Where can the necessary flexibility come from? Building management plays a key role: “Buildings are the sleeping giant of flexibility,” said Romain Serres, Managing Director of French company Tilt Energy. Buildings account for 40 percent of the final energy consumption. The flexibility capacity in the building sector in France alone is equivalent to the output of six nuclear power plants, explained Serres.
This, however, requires sophisticated algorithms, as the number of connected electric devices for heating, cooling and charging electric vehicles is expected to increase fivefold in Europe between 2023 and 2030. As the electricity markets in different European countries vary in structure from one to the next, there is no one-size-fits-all model for flexibility. Nevertheless, the core principle remains the same: Millions of consumers must be orchestrated to use electricity at exactly the right moment. Achieving this requires a combination of connected devices, rooftop solar installations, charging stations for electric vehicles and battery storage systems.
The market is clearly signaling the need for new approaches, said Kai Becker, Head of Development at marketing company Energy2market: “The negative electricity prices on the spot market are a clear call for flexibility.” For industrial battery storage systems, he explained, different use cases are attractive depending on the season: In winter, peak shaving proves the most useful for preventing expensive peak loads in electricity consumption. One aluminum plant, a customer of Energy2market, for example, saves 200,000 euros each year through this measure alone. During the summer months, trading on the short-term electricity market is particularly worthwhile, due to significant daily fluctuations in spot market prices.
Because market situations vary throughout the year, storage systems are used as part of a multi-market model, Becker explained. Although all new flexibility providers will tend to smooth out fluctuations over time, current revenue models are expected to remain relevant – due to the continued expansion of power generation from renewable sources of energy. “We expect spot market spreads to continue to grow over the next five to six years,” predicted the electricity marketer.
Finn Neugebauer, Head of Sales at battery management company be.storage, identified four specific use cases for electricity storage systems for industrial customers. One attractive option is peak shaving, which helps reduce grid charges, since, for companies with registered power measurement, their annual peak load determines their base rate for the entire year. Other revenue models, he says, include optimizing self-consumption from photovoltaics and procurement, which is often based on spot market prices. If feeding electricity back into the grid is a possibility – subject to approval from the grid operator – sales revenues can also be generated on the power exchange.

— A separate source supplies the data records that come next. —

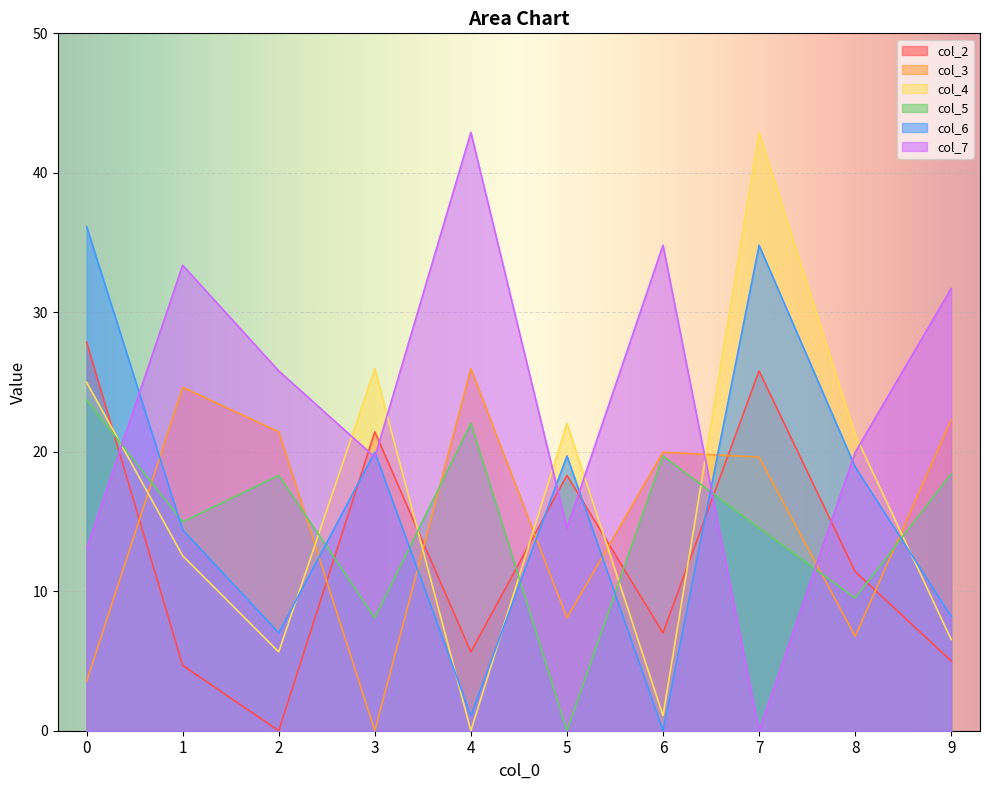

Reading left to right, list all the values displayed in this chart.

col_2: 0=27.9	1=4.7	2=0.0	3=21.4	4=5.7	5=18.3	6=7.0	7=25.8	8=11.4	9=5.0
col_3: 0=3.5	1=24.6	2=21.4	3=0.0	4=26.0	5=8.1	6=20.0	7=19.6	8=6.8	9=22.3
col_4: 0=25.0	1=12.5	2=5.7	3=26.0	4=0.0	5=22.0	6=1.1	7=42.9	8=21.2	9=6.5
col_5: 0=23.7	1=15.0	2=18.3	3=8.1	4=22.0	5=0.0	6=19.7	7=14.5	8=9.5	9=18.4
col_6: 0=36.1	1=14.4	2=7.0	3=20.0	4=1.1	5=19.7	6=0.0	7=34.8	8=18.9	9=8.2
col_7: 0=13.1	1=33.4	2=25.8	3=19.6	4=42.9	5=14.5	6=34.8	7=0.0	8=20.0	9=31.7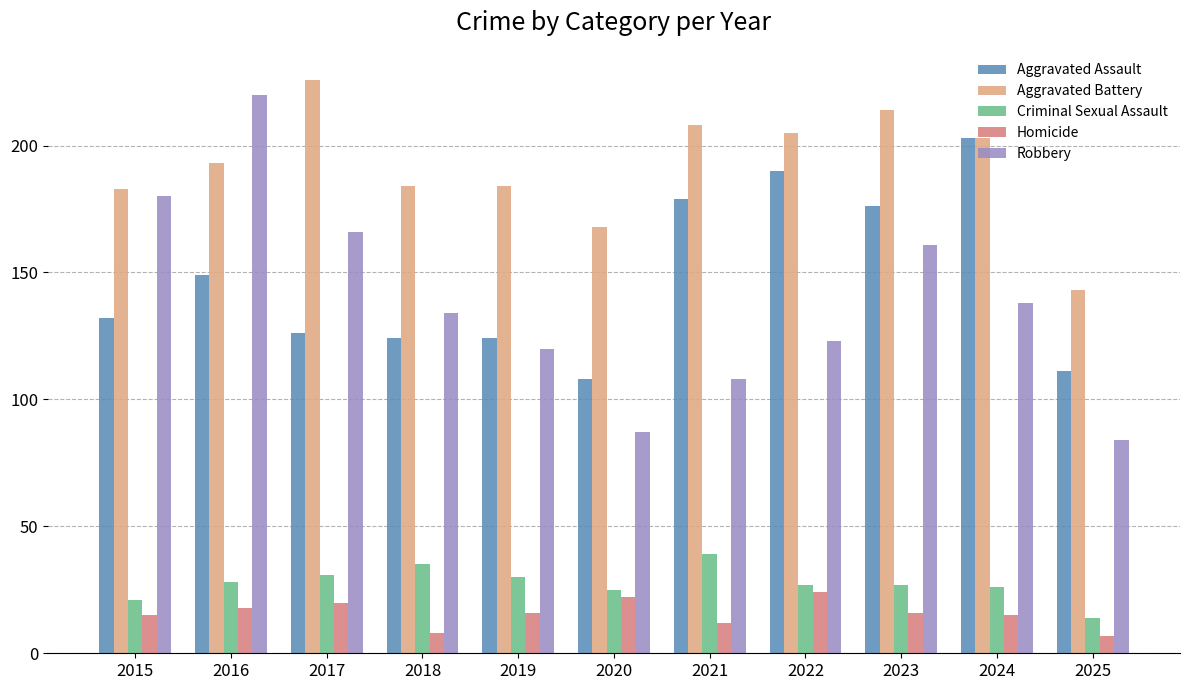

The Criminal Sexual Assault series shows 23 at 2018. True or false?

False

Lennard Wilkening, Managing Director of energy marketing company Suena, gave his assessment of the various markets where battery storage systems can operate: “The importance of the continuous intraday market is growing.” This is the most short-term of the spot markets, which also include the day-ahead trading and intraday auctions held at several fixed times each day. In principle, trading on short-term markets is becoming increasingly interesting. The markets for balancing power are also being utilized, including primary control reserve as well as negative secondary balancing power.
Battery storage systems connected to power plants, such as those using wind or solar power, operate according to their own distinct logics – depending on whether they are co-location storage systems, hybrid storage systems or projects developed under the innovation tenders of the Renewable Energy Sources Act (EEG). Each concept follows its own rules, stated Wilkening. What all these models have in common, however, is that they need large volumes of background data for optimization – ranging from fundamental market data and weather forecasts to real time system data, including the batteries' state of charge. The challenge lies in optimizing this data in line with price forecasts. Accordingly, Wilkening explains, trading must be automated: “It has to happen within milliseconds.”

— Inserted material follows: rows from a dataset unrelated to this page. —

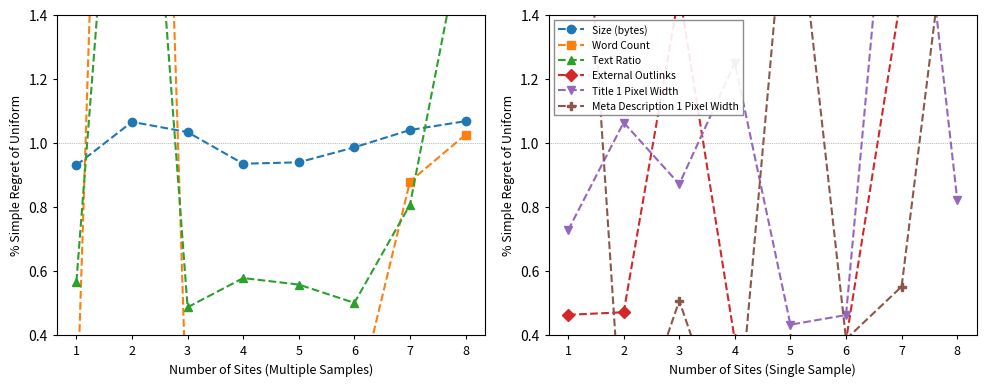

Which series has the largest total across all categories?

Size (bytes)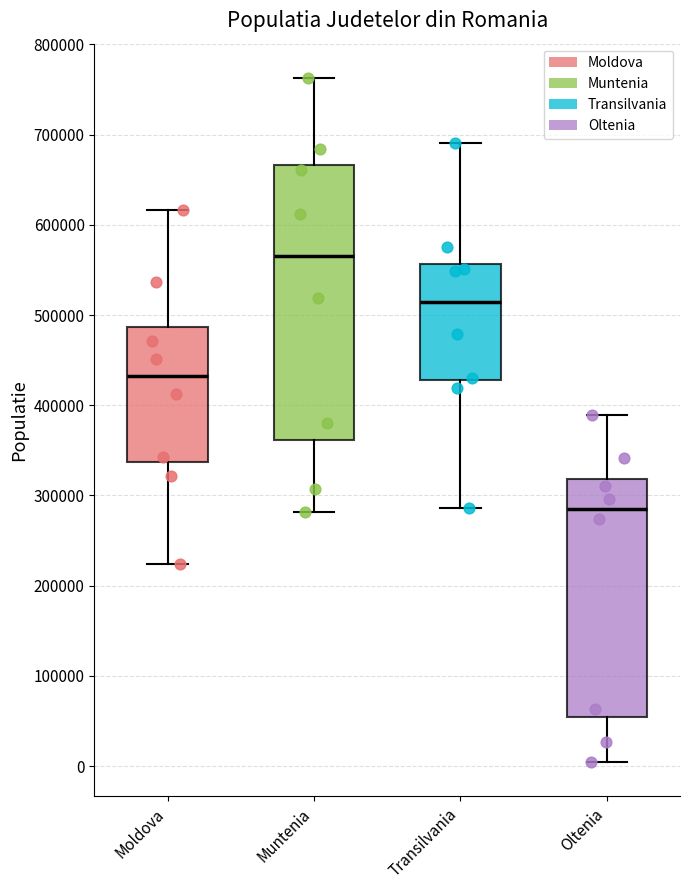

Reading left to right, read every box against the y-axis: the position of its median line, the range the box covers, and the ends of its whiskers. The values are not printed on the chart, so give them approximately, as read against the axis.

Moldova: median 430000, box 340000 to 490000, whiskers 220000 to 620000
Muntenia: median 570000, box 360000 to 670000, whiskers 280000 to 760000
Transilvania: median 510000, box 430000 to 560000, whiskers 290000 to 690000
Oltenia: median 280000, box 50000 to 320000, whiskers 0 to 390000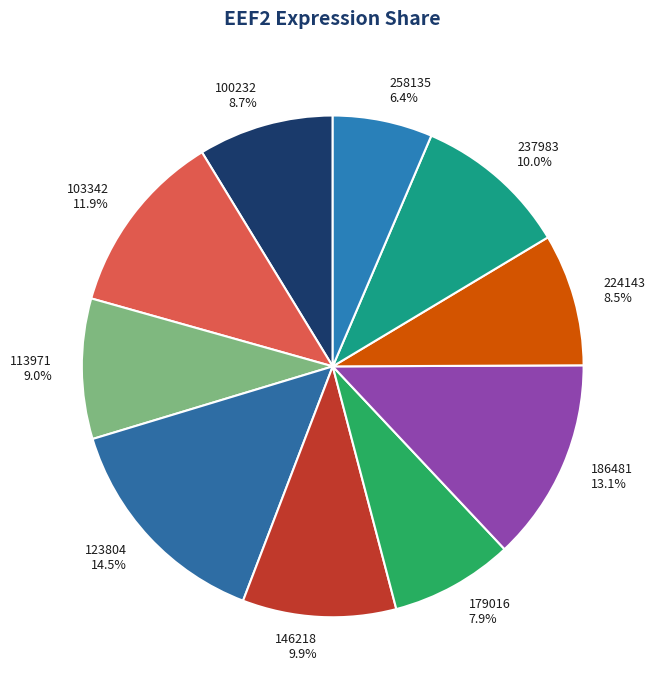

What portion of the pie excludes 179016?

92.1%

Even when designing the plants, commercial optimization must be based on prior experience. One critical factor is “overbuilding” – the extent to which the total capacity of the storage system and power plant exceeds the capacity of the relevant grid connection point. Given the complexity of optimizing the load flows of power plants and storage systems, it is generally advantageous to have the same marketing company for storage and renewable power generation.
A specific approach to flexibilization in the context of sector coupling was presented by Markus Fleschutz, Business Development Manager at Entelios AG: generating process heat through power-to-heat technology. “The negative secondary balancing power is an attractive option for power-to-heat,” stated Fleschutz. If there is surplus electricity in the power grid, it can be diverted from the grid to heat up hot water tanks. If a hot water tank is already available, it can be upgraded for power-to-heat relatively inexpensively. Fleschutz cited the example of a 10 megawatt boiler conversion that paid for itself in just 1.7 years.
However, the current structure of grid charges still hampers these kinds of flexible electricity use models in many places, as the system rewards steady grid utilization. In Germany, companies that draw disproportionately high amounts of power from the grid at short notice – in the interest of the overall system – are put at a disadvantage. The main culprit: Germany’s 7,000-hour rule. Under this regulation, companies only qualify for reduced grid charges if their plants operate at least 7,000 full-load hours per year. This practice has long proven a stumbling block on the path to flexibilization. “We’re waiting for the 7,000-hour rule to be abolished,” said Fleschutz. For energy-intensive operations, he added, it has so far been “a handbrake on flexibility.”
The energy transition makes flexibility a valuable commodity. Whether through battery storage systems, power-to-heat or intelligent building management – those who market their capacities intelligently can cut costs, unlock new revenue models and contribute to grid stability at the same time. With the much-anticipated reform of grid charges on the horizon, companies will soon have even more opportunities to profitably leverage their flexibility in the future.